• Assignment: Write the whole listing out again, word for word.

• Task data:
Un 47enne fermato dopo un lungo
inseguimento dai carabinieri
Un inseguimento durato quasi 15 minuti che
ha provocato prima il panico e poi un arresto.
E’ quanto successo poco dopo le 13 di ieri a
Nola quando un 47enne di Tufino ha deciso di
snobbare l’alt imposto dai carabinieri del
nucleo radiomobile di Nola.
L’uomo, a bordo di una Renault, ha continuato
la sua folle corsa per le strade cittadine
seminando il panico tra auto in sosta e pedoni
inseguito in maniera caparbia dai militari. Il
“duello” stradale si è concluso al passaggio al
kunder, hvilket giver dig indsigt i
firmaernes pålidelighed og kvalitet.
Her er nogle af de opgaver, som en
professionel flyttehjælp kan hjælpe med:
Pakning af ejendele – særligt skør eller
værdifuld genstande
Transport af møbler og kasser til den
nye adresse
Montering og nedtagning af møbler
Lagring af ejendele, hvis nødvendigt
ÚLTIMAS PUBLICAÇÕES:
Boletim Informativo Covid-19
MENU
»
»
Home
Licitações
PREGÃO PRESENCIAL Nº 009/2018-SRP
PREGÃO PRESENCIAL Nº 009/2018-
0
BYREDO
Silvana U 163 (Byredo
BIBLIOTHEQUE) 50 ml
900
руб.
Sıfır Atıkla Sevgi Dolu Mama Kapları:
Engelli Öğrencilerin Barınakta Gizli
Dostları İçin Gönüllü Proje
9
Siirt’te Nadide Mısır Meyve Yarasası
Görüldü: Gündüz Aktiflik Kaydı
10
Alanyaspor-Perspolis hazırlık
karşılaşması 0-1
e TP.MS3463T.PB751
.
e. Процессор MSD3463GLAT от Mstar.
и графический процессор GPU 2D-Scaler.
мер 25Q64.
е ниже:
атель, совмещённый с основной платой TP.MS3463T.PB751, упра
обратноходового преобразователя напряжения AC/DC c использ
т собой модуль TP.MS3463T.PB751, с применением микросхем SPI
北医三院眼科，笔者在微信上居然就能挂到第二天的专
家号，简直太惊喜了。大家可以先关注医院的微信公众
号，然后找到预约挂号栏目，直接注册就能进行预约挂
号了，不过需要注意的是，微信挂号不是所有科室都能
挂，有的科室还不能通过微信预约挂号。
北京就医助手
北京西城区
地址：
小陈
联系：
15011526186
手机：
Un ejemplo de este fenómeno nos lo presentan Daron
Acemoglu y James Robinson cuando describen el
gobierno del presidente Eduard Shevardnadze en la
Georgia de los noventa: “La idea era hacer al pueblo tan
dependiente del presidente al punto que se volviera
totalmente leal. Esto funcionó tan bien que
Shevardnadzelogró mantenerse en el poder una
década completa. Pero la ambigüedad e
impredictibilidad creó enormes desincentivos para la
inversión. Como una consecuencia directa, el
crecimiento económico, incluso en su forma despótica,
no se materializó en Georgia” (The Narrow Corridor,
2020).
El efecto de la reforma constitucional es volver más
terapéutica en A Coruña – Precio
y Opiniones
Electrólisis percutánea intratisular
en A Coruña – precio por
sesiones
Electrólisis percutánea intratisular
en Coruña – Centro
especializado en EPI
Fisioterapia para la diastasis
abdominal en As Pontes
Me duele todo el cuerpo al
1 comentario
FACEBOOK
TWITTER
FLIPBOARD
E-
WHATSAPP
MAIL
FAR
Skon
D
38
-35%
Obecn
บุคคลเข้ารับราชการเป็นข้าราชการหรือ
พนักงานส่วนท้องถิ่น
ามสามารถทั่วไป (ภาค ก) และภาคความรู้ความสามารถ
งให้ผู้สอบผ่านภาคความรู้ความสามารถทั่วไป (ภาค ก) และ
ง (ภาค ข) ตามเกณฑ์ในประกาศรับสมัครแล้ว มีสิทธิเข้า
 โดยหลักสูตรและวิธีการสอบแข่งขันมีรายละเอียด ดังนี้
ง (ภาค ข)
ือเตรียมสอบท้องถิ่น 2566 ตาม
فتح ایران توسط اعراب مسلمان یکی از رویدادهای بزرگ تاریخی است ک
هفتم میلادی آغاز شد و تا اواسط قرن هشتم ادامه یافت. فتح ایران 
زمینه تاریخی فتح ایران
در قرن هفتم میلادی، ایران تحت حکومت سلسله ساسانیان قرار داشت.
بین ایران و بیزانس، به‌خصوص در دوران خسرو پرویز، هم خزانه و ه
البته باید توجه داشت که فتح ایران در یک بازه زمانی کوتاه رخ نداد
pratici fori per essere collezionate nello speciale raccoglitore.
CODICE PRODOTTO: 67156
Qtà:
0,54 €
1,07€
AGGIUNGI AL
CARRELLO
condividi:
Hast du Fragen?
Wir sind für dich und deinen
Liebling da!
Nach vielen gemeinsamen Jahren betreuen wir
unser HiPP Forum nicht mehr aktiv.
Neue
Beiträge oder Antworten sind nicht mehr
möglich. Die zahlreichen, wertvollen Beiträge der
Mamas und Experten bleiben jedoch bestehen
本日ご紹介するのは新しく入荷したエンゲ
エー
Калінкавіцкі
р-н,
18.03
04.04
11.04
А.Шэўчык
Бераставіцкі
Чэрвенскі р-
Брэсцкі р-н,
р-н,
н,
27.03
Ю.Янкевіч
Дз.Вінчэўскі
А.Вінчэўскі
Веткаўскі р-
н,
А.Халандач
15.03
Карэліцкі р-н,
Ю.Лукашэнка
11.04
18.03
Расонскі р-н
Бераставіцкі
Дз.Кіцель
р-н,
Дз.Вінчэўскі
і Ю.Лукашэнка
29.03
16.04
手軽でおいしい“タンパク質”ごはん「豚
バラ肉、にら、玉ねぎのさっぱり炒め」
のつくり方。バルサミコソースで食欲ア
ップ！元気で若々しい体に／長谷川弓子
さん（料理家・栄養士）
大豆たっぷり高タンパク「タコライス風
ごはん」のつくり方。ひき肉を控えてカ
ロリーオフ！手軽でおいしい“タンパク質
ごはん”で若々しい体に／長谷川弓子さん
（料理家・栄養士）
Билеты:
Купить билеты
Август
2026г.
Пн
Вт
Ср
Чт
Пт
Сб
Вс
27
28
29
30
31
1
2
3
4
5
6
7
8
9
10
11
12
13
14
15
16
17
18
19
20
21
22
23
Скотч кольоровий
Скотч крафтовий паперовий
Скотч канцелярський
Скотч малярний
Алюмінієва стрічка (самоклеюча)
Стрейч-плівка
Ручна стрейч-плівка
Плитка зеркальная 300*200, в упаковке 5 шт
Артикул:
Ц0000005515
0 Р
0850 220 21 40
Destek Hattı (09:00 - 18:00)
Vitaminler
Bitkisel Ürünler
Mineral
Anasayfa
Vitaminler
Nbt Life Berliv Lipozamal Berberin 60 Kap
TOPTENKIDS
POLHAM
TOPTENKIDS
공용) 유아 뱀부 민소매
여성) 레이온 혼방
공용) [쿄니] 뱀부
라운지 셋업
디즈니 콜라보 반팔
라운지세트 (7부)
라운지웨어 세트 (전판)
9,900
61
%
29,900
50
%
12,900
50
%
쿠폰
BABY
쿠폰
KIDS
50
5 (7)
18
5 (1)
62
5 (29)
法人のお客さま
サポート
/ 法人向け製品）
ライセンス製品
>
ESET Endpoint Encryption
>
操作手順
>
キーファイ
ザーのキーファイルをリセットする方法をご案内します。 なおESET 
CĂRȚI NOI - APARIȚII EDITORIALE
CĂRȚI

• Response area:
Un 47enne fermato dopo un lungo
inseguimento dai carabinieri
Un inseguimento durato quasi 15 minuti che
ha provocato prima il panico e poi un arresto.
E’ quanto successo poco dopo le 13 di ieri a
Nola quando un 47enne di Tufino ha deciso di
snobbare l’alt imposto dai carabinieri del
nucleo radiomobile di Nola.
L’uomo, a bordo di una Renault, ha continuato
la sua folle corsa per le strade cittadine
seminando il panico tra auto in sosta e pedoni
inseguito in maniera caparbia dai militari. Il
“duello” stradale si è concluso al passaggio al
kunder, hvilket giver dig indsigt i
firmaernes pålidelighed og kvalitet.
Her er nogle af de opgaver, som en
professionel flyttehjælp kan hjælpe med:
Pakning af ejendele – særligt skør eller
værdifuld genstande
Transport af møbler og kasser til den
nye adresse
Montering og nedtagning af møbler
Lagring af ejendele, hvis nødvendigt
ÚLTIMAS PUBLICAÇÕES:
Boletim Informativo Covid-19
MENU
»
»
Home
Licitações
PREGÃO PRESENCIAL Nº 009/2018-SRP
PREGÃO PRESENCIAL Nº 009/2018-
0
BYREDO
Silvana U 163 (Byredo
BIBLIOTHEQUE) 50 ml
900
руб.
Sıfır Atıkla Sevgi Dolu Mama Kapları:
Engelli Öğrencilerin Barınakta Gizli
Dostları İçin Gönüllü Proje
9
Siirt’te Nadide Mısır Meyve Yarasası
Görüldü: Gündüz Aktiflik Kaydı
10
Alanyaspor-Perspolis hazırlık
karşılaşması 0-1
e TP.MS3463T.PB751
.
e. Процессор MSD3463GLAT от Mstar.
и графический процессор GPU 2D-Scaler.
мер 25Q64.
е ниже:
атель, совмещённый с основной платой TP.MS3463T.PB751, упра
обратноходового преобразователя напряжения AC/DC c использ
т собой модуль TP.MS3463T.PB751, с применением микросхем SPI
北医三院眼科，笔者在微信上居然就能挂到第二天的专
家号，简直太惊喜了。大家可以先关注医院的微信公众
号，然后找到预约挂号栏目，直接注册就能进行预约挂
号了，不过需要注意的是，微信挂号不是所有科室都能
挂，有的科室还不能通过微信预约挂号。
北京就医助手
北京西城区
地址：
小陈
联系：
15011526186
手机：
Un ejemplo de este fenómeno nos lo presentan Daron
Acemoglu y James Robinson cuando describen el
gobierno del presidente Eduard Shevardnadze en la
Georgia de los noventa: “La idea era hacer al pueblo tan
dependiente del presidente al punto que se volviera
totalmente leal. Esto funcionó tan bien que
Shevardnadzelogró mantenerse en el poder una
década completa. Pero la ambigüedad e
impredictibilidad creó enormes desincentivos para la
inversión. Como una consecuencia directa, el
crecimiento económico, incluso en su forma despótica,
no se materializó en Georgia” (The Narrow Corridor,
2020).
El efecto de la reforma constitucional es volver más
terapéutica en A Coruña – Precio
y Opiniones
Electrólisis percutánea intratisular
en A Coruña – precio por
sesiones
Electrólisis percutánea intratisular
en Coruña – Centro
especializado en EPI
Fisioterapia para la diastasis
abdominal en As Pontes
Me duele todo el cuerpo al
1 comentario
FACEBOOK
TWITTER
FLIPBOARD
E-
WHATSAPP
MAIL
FAR
Skon
D
38
-35%
Obecn
บุคคลเข้ารับราชการเป็นข้าราชการหรือ
พนักงานส่วนท้องถิ่น
ามสามารถทั่วไป (ภาค ก) และภาคความรู้ความสามารถ
งให้ผู้สอบผ่านภาคความรู้ความสามารถทั่วไป (ภาค ก) และ
ง (ภาค ข) ตามเกณฑ์ในประกาศรับสมัครแล้ว มีสิทธิเข้า
 โดยหลักสูตรและวิธีการสอบแข่งขันมีรายละเอียด ดังนี้
ง (ภาค ข)
ือเตรียมสอบท้องถิ่น 2566 ตาม
فتح ایران توسط اعراب مسلمان یکی از رویدادهای بزرگ تاریخی است ک
هفتم میلادی آغاز شد و تا اواسط قرن هشتم ادامه یافت. فتح ایران 
زمینه تاریخی فتح ایران
در قرن هفتم میلادی، ایران تحت حکومت سلسله ساسانیان قرار داشت.
بین ایران و بیزانس، به‌خصوص در دوران خسرو پرویز، هم خزانه و ه
البته باید توجه داشت که فتح ایران در یک بازه زمانی کوتاه رخ نداد
pratici fori per essere collezionate nello speciale raccoglitore.
CODICE PRODOTTO: 67156
Qtà:
0,54 €
1,07€
AGGIUNGI AL
CARRELLO
condividi:
Hast du Fragen?
Wir sind für dich und deinen
Liebling da!
Nach vielen gemeinsamen Jahren betreuen wir
unser HiPP Forum nicht mehr aktiv.
Neue
Beiträge oder Antworten sind nicht mehr
möglich. Die zahlreichen, wertvollen Beiträge der
Mamas und Experten bleiben jedoch bestehen
本日ご紹介するのは新しく入荷したエンゲ
エー
Калінкавіцкі
р-н,
18.03
04.04
11.04
А.Шэўчык
Бераставіцкі
Чэрвенскі р-
Брэсцкі р-н,
р-н,
н,
27.03
Ю.Янкевіч
Дз.Вінчэўскі
А.Вінчэўскі
Веткаўскі р-
н,
А.Халандач
15.03
Карэліцкі р-н,
Ю.Лукашэнка
11.04
18.03
Расонскі р-н
Бераставіцкі
Дз.Кіцель
р-н,
Дз.Вінчэўскі
і Ю.Лукашэнка
29.03
16.04
手軽でおいしい“タンパク質”ごはん「豚
バラ肉、にら、玉ねぎのさっぱり炒め」
のつくり方。バルサミコソースで食欲ア
ップ！元気で若々しい体に／長谷川弓子
さん（料理家・栄養士）
大豆たっぷり高タンパク「タコライス風
ごはん」のつくり方。ひき肉を控えてカ
ロリーオフ！手軽でおいしい“タンパク質
ごはん”で若々しい体に／長谷川弓子さん
（料理家・栄養士）
Билеты:
Купить билеты
Август
2026г.
Пн
Вт
Ср
Чт
Пт
Сб
Вс
27
28
29
30
31
1
2
3
4
5
6
7
8
9
10
11
12
13
14
15
16
17
18
19
20
21
22
23
Скотч кольоровий
Скотч крафтовий паперовий
Скотч канцелярський
Скотч малярний
Алюмінієва стрічка (самоклеюча)
Стрейч-плівка
Ручна стрейч-плівка
Плитка зеркальная 300*200, в упаковке 5 шт
Артикул:
Ц0000005515
0 Р
0850 220 21 40
Destek Hattı (09:00 - 18:00)
Vitaminler
Bitkisel Ürünler
Mineral
Anasayfa
Vitaminler
Nbt Life Berliv Lipozamal Berberin 60 Kap
TOPTENKIDS
POLHAM
TOPTENKIDS
공용) 유아 뱀부 민소매
여성) 레이온 혼방
공용) [쿄니] 뱀부
라운지 셋업
디즈니 콜라보 반팔
라운지세트 (7부)
라운지웨어 세트 (전판)
9,900
61
%
29,900
50
%
12,900
50
%
쿠폰
BABY
쿠폰
KIDS
50
5 (7)
18
5 (1)
62
5 (29)
法人のお客さま
サポート
/ 法人向け製品）
ライセンス製品
>
ESET Endpoint Encryption
>
操作手順
>
キーファイ
ザーのキーファイルをリセットする方法をご案内します。 なおESET 
CĂRȚI NOI - APARIȚII EDITORIALE
CĂRȚI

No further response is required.